흉막폐렴균 PCR 검출 방법을 다룬 발췌문에서 "또한 본 발명은 캡슐"에서 시작해 "배양되는 것을 특징으로 한다."에서 끝나는 부분을 한 글자도 바꾸지 말고 옮겨 적으세요.

== 발췌문 ==

이러한 문제점을 해결하기 위해 창안된 본 발명은 가장 널리 퍼져있는 혈청형으로 진단 연구실에서 실질적으로 중요한 흉막폐렴균 혈청형 1, 2, 7, 12 및 omlA의 동시적 종식별과 혈청형 결정을 위한 PCR 분석기를 제공하는 것을 그 목적으로 한다.
또한 본 발명은 캡슐 다당류(cps genes)의 생체합성에 관련된 특정 혈청형 DNA 구역의 증폭에 기초한 PCR 분석기를 제공하는 것을 그 목적으로 한다.
본 발명의 일 실시에에 따른 다중 실시간 PCR을 통해서 임상샘플로부터 돼지 흉막폐렴균을 신속 탐지하는 방법은 돼지의 폐조직으로부터 임상샘플을 수집하는 임상샘플수집단계, 상기 수집한 임상샘플로부터 DNA를 추출하는 DNA추출단계 및 상기 추출한 DNA를 탬플릿으로 하여 돼지 흉막 폐렴균 혈청형 1, 2, 7 및 12의 동시적 종식별과 혈청형 결정을 수행함으로써, 유전자 증폭을 수행하는 특정 프라이머를 사용해서 실시간 다중 PCR을 수행하는 다중 PCR 수행단계를 포함하는 것을 특징으로 한다.
또한 상기 임상샘플로부터 흉막폐렴균 박테리아 균주를 배양하는 배양단계를 더 포함하며, 상기 박테리아 균주는 ml당 5μg의 NAD(BHI-NAD)를 포함하거나 BHI-NAD 액체(broth)안에서 37oC 뇌심장침출액(BHI) 한천 평판에서 배양되는 것을 특징으로 한다.

===
== 주어진 자료 ==

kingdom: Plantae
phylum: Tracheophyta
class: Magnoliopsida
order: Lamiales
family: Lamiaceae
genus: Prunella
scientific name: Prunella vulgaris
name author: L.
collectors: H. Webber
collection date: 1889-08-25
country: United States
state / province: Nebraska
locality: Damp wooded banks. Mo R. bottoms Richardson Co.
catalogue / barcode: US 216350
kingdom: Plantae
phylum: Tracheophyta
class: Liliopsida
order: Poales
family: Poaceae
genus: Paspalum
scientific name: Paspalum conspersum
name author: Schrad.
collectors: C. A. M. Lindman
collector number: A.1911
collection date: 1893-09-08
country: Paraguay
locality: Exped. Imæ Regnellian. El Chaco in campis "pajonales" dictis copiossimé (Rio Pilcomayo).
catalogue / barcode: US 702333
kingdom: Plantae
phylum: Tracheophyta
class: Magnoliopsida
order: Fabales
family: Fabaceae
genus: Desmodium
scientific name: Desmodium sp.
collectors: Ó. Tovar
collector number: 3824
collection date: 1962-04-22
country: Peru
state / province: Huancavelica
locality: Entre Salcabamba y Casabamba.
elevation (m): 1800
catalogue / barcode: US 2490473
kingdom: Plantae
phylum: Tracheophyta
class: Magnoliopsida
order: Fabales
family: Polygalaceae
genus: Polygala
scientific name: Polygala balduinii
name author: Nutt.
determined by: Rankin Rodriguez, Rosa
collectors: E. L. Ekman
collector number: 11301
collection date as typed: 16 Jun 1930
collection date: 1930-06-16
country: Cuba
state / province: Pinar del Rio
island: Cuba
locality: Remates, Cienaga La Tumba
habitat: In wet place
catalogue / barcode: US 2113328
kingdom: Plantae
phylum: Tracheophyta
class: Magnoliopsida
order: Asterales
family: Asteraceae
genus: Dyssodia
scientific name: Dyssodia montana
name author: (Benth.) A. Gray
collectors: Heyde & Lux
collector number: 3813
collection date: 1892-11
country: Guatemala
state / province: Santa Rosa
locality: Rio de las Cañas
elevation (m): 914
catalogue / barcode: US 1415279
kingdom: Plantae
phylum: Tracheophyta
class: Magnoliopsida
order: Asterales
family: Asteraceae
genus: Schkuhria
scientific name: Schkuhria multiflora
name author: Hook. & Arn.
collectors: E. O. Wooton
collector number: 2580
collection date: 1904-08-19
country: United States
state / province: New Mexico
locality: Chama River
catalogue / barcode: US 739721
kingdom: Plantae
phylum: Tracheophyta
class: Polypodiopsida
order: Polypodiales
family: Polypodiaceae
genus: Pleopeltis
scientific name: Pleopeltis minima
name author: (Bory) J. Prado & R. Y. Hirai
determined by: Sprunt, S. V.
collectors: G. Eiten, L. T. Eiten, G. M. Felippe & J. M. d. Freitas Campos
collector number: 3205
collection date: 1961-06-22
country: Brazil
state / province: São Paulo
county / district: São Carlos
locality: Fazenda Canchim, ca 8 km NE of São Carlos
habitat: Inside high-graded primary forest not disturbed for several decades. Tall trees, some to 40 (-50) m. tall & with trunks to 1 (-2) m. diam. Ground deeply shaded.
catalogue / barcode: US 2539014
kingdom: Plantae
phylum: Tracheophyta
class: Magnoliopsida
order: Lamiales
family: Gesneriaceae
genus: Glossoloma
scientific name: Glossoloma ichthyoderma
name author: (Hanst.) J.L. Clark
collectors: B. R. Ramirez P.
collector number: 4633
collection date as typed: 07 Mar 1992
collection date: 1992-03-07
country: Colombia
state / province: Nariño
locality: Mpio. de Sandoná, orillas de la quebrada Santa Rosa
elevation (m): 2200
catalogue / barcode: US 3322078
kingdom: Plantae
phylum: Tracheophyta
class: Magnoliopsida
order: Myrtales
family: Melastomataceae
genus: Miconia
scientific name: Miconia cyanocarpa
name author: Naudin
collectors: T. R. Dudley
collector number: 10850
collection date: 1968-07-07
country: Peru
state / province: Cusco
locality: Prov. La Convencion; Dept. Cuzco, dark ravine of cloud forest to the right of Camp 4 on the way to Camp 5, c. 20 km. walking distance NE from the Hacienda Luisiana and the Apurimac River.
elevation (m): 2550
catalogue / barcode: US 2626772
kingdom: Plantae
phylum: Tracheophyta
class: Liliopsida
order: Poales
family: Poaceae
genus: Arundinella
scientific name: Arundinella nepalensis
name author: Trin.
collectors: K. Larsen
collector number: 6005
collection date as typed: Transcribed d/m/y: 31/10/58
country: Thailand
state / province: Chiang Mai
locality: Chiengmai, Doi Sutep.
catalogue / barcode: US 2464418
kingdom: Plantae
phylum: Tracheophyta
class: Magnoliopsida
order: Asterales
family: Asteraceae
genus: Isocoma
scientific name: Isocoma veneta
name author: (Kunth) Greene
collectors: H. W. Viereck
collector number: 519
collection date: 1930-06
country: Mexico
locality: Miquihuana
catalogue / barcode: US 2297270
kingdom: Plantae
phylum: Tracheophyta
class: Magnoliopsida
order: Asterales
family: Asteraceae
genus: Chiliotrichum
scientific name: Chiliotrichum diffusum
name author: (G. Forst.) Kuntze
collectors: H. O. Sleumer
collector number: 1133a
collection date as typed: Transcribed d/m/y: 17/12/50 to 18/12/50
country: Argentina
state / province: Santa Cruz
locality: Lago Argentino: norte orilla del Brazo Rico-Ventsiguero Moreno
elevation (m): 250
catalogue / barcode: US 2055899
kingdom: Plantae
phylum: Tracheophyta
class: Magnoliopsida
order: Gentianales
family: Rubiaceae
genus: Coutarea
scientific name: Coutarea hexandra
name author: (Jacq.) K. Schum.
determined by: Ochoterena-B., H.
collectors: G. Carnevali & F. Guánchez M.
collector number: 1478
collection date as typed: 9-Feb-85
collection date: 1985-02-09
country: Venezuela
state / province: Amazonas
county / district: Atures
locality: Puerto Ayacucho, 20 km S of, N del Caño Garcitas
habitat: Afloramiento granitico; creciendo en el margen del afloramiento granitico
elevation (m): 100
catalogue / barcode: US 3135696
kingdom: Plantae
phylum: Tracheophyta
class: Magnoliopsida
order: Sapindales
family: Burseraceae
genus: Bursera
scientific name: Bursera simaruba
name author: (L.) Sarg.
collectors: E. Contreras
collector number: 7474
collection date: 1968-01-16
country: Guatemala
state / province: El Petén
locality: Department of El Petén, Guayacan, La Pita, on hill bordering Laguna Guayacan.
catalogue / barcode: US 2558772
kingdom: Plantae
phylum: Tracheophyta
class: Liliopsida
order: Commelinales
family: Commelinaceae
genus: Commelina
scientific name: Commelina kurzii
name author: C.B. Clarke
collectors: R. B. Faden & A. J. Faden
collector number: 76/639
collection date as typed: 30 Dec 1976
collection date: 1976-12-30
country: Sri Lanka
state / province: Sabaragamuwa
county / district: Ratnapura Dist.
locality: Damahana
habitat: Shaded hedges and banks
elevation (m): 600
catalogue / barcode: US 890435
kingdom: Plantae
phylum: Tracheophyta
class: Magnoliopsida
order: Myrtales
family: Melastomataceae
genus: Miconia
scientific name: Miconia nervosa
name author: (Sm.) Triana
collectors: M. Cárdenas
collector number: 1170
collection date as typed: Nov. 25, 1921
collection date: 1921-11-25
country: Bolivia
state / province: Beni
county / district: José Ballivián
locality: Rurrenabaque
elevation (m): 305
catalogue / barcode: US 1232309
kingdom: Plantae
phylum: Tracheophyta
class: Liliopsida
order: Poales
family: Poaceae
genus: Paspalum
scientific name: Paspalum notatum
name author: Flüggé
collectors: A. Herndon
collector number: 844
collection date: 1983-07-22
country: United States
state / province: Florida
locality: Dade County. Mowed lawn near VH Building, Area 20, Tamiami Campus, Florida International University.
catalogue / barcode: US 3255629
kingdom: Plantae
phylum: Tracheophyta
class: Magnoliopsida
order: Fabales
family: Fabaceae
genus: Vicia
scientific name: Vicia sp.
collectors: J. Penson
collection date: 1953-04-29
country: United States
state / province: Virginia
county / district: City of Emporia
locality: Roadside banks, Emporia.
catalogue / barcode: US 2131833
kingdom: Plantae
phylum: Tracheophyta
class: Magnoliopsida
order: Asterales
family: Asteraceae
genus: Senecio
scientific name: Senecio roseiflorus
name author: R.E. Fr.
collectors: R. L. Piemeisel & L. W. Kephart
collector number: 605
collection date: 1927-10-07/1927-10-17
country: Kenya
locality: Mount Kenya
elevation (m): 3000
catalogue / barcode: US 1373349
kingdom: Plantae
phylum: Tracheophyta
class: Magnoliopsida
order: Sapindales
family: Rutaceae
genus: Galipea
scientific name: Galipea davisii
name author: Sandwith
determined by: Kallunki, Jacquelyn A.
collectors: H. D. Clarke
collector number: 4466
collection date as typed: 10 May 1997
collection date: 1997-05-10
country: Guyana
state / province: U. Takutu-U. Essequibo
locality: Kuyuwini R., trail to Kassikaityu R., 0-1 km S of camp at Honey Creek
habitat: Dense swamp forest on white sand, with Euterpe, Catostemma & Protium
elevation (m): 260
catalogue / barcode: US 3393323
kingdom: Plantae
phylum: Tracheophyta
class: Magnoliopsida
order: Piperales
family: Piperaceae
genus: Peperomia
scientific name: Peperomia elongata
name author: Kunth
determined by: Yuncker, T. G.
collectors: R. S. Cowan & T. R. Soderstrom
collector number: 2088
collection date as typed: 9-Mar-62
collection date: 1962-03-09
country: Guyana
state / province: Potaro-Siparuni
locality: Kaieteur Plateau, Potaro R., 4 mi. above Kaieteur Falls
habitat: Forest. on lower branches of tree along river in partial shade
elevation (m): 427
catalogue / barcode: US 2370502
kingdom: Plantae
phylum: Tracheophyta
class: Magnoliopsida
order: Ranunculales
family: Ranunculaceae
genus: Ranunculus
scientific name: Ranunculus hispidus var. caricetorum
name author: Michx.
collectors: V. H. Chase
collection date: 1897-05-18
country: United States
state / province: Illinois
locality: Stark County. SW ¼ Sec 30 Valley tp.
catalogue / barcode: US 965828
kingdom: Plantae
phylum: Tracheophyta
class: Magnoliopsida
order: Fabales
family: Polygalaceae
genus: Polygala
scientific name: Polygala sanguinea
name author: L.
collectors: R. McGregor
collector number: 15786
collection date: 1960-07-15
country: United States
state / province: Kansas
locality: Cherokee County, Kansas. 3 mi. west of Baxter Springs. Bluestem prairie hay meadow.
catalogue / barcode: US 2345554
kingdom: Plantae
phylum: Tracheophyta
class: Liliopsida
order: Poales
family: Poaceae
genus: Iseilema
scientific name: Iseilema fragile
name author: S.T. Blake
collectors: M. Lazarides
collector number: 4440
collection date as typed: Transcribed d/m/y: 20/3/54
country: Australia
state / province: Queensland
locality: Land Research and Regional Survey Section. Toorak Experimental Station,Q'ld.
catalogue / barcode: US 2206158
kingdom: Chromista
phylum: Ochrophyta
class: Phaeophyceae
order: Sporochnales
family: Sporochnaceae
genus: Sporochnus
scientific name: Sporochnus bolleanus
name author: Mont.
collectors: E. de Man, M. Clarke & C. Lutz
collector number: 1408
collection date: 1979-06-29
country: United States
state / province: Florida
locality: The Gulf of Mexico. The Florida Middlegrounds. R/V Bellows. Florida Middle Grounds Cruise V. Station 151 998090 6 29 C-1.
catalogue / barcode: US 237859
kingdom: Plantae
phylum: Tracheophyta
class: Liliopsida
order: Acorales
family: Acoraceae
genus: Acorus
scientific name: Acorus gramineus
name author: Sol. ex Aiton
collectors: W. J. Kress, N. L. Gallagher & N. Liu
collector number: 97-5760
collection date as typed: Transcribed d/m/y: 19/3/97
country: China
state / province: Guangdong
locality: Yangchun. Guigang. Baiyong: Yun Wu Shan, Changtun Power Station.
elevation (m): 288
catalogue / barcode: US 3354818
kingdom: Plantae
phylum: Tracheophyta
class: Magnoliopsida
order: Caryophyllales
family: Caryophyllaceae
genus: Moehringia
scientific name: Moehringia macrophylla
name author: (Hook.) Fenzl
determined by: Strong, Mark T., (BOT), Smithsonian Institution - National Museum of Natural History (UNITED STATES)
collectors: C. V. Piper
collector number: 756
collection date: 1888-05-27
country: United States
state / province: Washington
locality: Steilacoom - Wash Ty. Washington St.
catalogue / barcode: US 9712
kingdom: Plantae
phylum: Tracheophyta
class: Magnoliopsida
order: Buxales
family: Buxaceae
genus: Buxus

===

결과:
또한 본 발명은 캡슐 다당류(cps genes)의 생체합성에 관련된 특정 혈청형 DNA 구역의 증폭에 기초한 PCR 분석기를 제공하는 것을 그 목적으로 한다.
본 발명의 일 실시에에 따른 다중 실시간 PCR을 통해서 임상샘플로부터 돼지 흉막폐렴균을 신속 탐지하는 방법은 돼지의 폐조직으로부터 임상샘플을 수집하는 임상샘플수집단계, 상기 수집한 임상샘플로부터 DNA를 추출하는 DNA추출단계 및 상기 추출한 DNA를 탬플릿으로 하여 돼지 흉막 폐렴균 혈청형 1, 2, 7 및 12의 동시적 종식별과 혈청형 결정을 수행함으로써, 유전자 증폭을 수행하는 특정 프라이머를 사용해서 실시간 다중 PCR을 수행하는 다중 PCR 수행단계를 포함하는 것을 특징으로 한다.
또한 상기 임상샘플로부터 흉막폐렴균 박테리아 균주를 배양하는 배양단계를 더 포함하며, 상기 박테리아 균주는 ml당 5μg의 NAD(BHI-NAD)를 포함하거나 BHI-NAD 액체(broth)안에서 37oC 뇌심장침출액(BHI) 한천 평판에서 배양되는 것을 특징으로 한다.